Homeless Youth Vigil
After his relationship with his mom became tense, Dante Davis left home. He spent a year and a half couch surfing and living on the streets. .
Initially, Davis admitted he shunned the Covenant House Washington Crisis Center. He knew he would have to participate in the program which, beyond shelter beds and crisis counseling, provides educational and vocational assistance for young people aged 18-21. And he felt like no one at Covenant House would really care about his situation as a homeless youth.
“In reality, people really do care,” Davis testified at the second annual homeless youth vigil hosted by Covenant House Washington on November 21.
At the vigil, business men and women from around the District agreed to sleep outside in the cold to raise awareness and money for youth homelessness programs, explained Cellerino Bernardino, chair of the board of Covenant House Washington, a local affiliate of Covenant House International which operates 22 “houses” in cities all over the United States, Canada and Latin America.
This local Covenant was one of 17 to host a vigil. And the local sleepers raised more than $150,000 through sponsors for homeless youth in the District, reported Reverend Kim Bookard of Covenant Baptist Church.
“If we really want them to be our future, let’s make sure they have a roof over their head,” D.C. Mayor Vincent C. Gray said at the vigil, expressing his commitment to care for homeless youth.
Mayor Gray was the founding and first executive director of Covenant House Washington.

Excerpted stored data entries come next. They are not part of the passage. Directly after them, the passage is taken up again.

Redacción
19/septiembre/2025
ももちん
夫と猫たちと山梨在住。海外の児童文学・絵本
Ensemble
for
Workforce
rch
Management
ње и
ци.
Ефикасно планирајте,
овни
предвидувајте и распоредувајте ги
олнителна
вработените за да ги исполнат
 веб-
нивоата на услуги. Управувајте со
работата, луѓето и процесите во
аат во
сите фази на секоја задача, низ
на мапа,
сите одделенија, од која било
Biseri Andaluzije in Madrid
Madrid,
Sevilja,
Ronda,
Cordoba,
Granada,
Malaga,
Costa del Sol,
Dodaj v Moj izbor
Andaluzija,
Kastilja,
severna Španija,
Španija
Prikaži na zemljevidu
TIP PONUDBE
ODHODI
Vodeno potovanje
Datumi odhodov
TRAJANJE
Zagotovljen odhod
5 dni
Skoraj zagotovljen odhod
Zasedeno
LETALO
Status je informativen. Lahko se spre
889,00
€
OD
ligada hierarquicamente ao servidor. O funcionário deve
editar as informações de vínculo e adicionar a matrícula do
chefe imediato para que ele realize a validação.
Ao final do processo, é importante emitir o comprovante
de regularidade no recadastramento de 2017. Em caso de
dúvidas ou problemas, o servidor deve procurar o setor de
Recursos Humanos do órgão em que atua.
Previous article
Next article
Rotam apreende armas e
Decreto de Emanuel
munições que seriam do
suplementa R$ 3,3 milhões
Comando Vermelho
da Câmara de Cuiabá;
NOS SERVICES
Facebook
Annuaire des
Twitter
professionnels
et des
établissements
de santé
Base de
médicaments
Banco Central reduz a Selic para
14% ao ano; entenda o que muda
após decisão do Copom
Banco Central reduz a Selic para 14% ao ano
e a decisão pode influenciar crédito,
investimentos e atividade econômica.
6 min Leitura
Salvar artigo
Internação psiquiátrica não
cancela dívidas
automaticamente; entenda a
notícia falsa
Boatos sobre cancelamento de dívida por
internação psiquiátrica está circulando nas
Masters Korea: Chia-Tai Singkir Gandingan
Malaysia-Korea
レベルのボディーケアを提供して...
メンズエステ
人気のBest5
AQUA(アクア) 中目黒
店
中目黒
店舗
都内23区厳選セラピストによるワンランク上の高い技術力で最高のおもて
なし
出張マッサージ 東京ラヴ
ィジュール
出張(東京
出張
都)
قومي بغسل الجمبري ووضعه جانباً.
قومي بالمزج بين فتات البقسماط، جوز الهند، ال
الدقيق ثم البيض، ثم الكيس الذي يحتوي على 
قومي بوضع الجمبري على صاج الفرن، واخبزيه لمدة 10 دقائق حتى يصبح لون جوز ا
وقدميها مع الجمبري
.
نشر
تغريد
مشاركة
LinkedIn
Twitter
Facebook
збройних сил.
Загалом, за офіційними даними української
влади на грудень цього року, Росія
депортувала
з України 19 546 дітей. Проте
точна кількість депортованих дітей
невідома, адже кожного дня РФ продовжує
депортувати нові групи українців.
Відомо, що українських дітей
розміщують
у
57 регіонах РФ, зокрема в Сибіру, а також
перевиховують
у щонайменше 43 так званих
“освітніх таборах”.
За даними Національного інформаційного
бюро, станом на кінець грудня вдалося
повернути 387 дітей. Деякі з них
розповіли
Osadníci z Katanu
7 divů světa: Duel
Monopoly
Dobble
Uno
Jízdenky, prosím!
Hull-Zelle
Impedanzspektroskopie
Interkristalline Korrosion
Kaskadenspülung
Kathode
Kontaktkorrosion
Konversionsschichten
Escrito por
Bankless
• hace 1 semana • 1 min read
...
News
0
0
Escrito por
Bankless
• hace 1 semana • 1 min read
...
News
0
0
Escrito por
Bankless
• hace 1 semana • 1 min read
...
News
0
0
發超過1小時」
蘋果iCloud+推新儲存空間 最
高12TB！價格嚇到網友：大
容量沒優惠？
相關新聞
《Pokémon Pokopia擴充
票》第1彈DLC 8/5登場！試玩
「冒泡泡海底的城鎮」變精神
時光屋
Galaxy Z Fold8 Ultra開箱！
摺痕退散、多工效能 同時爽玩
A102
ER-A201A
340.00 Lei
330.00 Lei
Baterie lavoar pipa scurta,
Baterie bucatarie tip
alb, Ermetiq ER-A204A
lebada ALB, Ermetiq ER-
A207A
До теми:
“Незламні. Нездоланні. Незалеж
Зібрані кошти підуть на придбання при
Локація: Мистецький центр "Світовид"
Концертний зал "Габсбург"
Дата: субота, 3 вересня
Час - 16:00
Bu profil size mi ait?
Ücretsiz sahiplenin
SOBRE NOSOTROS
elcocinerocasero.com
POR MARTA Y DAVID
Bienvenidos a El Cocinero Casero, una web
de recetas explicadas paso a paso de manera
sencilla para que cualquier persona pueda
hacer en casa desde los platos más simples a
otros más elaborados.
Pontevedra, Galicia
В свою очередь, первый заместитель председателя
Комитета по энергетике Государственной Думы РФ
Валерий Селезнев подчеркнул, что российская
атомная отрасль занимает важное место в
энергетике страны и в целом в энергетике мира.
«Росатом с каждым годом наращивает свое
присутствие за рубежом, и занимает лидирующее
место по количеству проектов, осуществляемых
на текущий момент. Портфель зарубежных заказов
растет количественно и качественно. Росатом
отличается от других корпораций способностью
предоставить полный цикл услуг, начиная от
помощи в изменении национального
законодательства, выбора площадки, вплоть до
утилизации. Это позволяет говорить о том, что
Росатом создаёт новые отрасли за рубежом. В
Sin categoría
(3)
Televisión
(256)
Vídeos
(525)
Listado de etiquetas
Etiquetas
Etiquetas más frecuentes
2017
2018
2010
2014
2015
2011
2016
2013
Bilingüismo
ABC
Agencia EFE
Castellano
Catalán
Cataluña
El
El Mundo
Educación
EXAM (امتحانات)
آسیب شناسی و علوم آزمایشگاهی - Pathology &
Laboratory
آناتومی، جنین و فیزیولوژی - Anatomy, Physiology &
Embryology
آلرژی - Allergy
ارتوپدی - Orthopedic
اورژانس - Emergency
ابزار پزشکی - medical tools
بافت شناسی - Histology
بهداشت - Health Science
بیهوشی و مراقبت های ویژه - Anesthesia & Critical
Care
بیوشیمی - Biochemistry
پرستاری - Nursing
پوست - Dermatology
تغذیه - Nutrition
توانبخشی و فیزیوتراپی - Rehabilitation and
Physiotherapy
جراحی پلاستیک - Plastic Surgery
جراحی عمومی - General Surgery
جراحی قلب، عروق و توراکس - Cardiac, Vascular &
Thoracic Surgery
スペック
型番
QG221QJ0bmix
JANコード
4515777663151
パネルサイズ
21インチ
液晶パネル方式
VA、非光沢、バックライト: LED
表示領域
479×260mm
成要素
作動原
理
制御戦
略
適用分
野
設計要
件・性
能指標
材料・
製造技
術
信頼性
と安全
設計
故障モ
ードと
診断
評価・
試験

The mission of Covenant House is the same today as it was originally, Gray said: to give young people a chance to live the lives that they want to live despite adverse circumstances.
Twice as many people slept outside at this year’s vigil than at last year’s, said Bernardino.
“For us to sacrifice for one night in the cold, uncomfortable, says that it’s not okay that youth have to sleep on the streets,” Diane Milan of Covenant House New York said at the District’s vigil.
Jonathan Williams, 21, thanked Covenant House Washington for making him the person he is today.
Formerly homeless, Williams now resides in a transitional living program.
Grammy-nominated artist Carolyn Malachi performed several songs at the vigil, bringing youth from Covenant House Washington on stage with her. Her message was one of encouragement and self-empowerment, she said.
“I had to stop feeling sorry for myself,” said Shay Hunt, a 19-year-old Washington youth living in the Covenant House Crisis Center.
Hunt shyly told vigil participants she had come to the conclusion that if she didn’t help herself no one would. Because she was willing to change her life, Covenant House helped her find an internship, gain her citizenship, and prepare to join the workforce, she said.
Ricky Harris said that he and other youths have found a sense of family and stability at Covenant House that had been previously missing from their lives.
“Before I got here I used to fight. I had a lot of anger issues. When I got here, the stress levels went down,” Harris said.
Harris is currently in his first year of Rights of Passage, an independent living program. He worked with Covenant House staffers and volunteers to help set up the sound system for the vigil, as he is in between school and work.
The crisis of youth homelessness in the D.C. area will not go away unless advocates, clergy, and everyday Washingtonians join forces to protect and care for the young and most vulnerable in society, said Rev. Bookard.
To the youth present at the vigil that night, Davis said, “Keep your head up. There’s always a better day.”